··· Data listing ···
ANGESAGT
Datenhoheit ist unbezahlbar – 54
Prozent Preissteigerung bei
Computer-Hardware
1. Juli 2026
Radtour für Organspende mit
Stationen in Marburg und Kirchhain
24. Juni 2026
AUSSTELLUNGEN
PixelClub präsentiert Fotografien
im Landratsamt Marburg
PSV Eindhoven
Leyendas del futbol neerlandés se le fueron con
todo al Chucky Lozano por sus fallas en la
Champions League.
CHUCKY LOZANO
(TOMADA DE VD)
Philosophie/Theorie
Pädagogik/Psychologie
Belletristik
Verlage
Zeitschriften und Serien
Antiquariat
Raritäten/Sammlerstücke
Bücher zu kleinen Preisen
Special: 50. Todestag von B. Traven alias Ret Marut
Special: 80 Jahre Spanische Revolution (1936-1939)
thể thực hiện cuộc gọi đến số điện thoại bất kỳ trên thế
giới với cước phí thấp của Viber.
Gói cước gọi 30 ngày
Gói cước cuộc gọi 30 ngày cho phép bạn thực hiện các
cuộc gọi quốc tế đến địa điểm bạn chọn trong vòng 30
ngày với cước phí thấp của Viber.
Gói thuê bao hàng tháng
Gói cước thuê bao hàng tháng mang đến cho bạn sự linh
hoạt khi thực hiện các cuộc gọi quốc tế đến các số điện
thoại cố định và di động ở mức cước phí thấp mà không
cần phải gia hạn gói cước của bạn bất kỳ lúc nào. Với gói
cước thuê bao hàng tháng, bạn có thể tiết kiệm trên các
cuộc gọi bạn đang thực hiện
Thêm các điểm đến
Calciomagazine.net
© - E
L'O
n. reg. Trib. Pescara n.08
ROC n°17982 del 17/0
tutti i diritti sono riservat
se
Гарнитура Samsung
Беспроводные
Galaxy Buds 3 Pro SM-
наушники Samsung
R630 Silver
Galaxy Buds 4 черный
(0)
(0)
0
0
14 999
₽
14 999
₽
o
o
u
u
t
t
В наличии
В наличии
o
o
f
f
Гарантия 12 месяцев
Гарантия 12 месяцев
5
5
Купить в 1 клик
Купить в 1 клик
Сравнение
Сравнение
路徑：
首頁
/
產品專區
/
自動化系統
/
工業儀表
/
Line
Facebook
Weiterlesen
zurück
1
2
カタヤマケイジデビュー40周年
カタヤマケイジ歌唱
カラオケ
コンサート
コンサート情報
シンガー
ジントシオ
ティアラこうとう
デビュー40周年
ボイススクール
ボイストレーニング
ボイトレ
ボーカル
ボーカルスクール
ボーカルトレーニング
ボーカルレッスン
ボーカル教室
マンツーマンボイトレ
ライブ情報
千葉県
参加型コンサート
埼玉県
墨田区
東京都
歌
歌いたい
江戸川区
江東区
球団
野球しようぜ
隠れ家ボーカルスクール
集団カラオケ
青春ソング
···
If a line in the records contains the word "Samsung", copy it out.

Гарнитура Samsung
наушники Samsung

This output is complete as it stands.